D’ailleurs, le découragement qui suivit la catastrophe ne fut pas de longue durée, l’espérance qui survit toujours au cœur de l’homme, cette confiance salutaire, cette foi en l’avenir qui triomphe du monde et du destin, triompha bientôt de l’épouvante.

(Cliché Crémieux. DR.)
(Cliché Crémieux. DR.)

Un moment surprise par le choc redoutable, notre cité s’est ressaisie, et l’on se remit à l’ouvrage ; le travail acharné reprit dans les maisons branlantes, l’activité commerciale persista à travers nos rues détruites, sous le réseau des épontilles provisoires.
Malgré tous les prophètes de malheur, qui abusèrent de leur énervement, les populations sinistrées n’ont pas perdu un instant l’espoir du relèvement et l’amour de leur terre.

EXTRAIT DE DONNÉES:
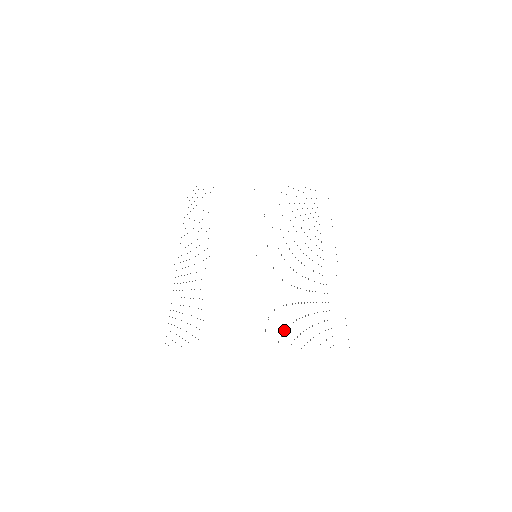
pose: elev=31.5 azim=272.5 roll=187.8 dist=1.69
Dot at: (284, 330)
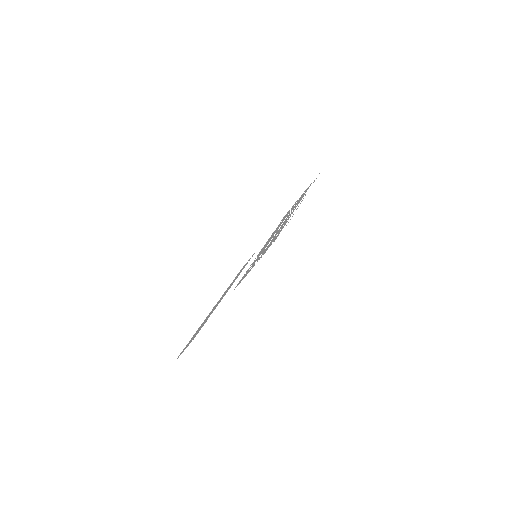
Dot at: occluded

TRAVAIL DEMANDÉ:
Prolongez, s'il vous plaît, le passage sur la cité qui se relève après la catastrophe, en reprenant juste après sa dernière phrase.

RÉSULTAT OBTENU:
Le paysan a bientôt quitté le campement improvisé pour regagner les champs, l’ouvrier est sorti des baraques des rescapés, se dirigeant vers son atelier à moitié détruit ; aux étrangers charitables qui accouraient à Saint-Cannat et à Rognes, le lendemain de la catastrophe, les habitants demandaient avec plus d’insistance que du pain, des outils pour continuer leurs travaux interrompus ; les visiteurs, la presse marseillaise et régionale furent étonnés de l’activité salonaise, en ces moments néfastes, et le jour est prochain où, comme San Francisco*, notre ville ressuscitera plus belle de ses ruines.
Bel exemple d’énergie et de solidarité que le peuple provençal sut donner au monde en ces heures de tristesses ; cette race si entreprenante et si hardie a montré par son attachement au sol nourricier qu’elle n’avait rien perdu de ses qualités natives ; malgré le caprice désastreux de cette terre d’amour, tous sont retournés à elle comme à une femme aimée, dont on endure, à cause de sa beauté, toutes les cruelles fantaisies.
Et ce n’est pas la première fois que la « gueuse parfumée » est méchante pour les siens ; au IIIe siècle de notre ère, si l’on en croit les chroniques latines de l’époque, un cataclysme effroyable dévasta notre pays. C’est l’époque où Tauroentum, Maguelonne et de nombreuses villes romaines sur la côte, de Narbonne à Nice, s’abîmèrent dans les flots, il y eut plus de cent mille victimes et Marseille fut détruite. Combien sont infimes à côté de ce désastre les malheurs d’aujourd’hui !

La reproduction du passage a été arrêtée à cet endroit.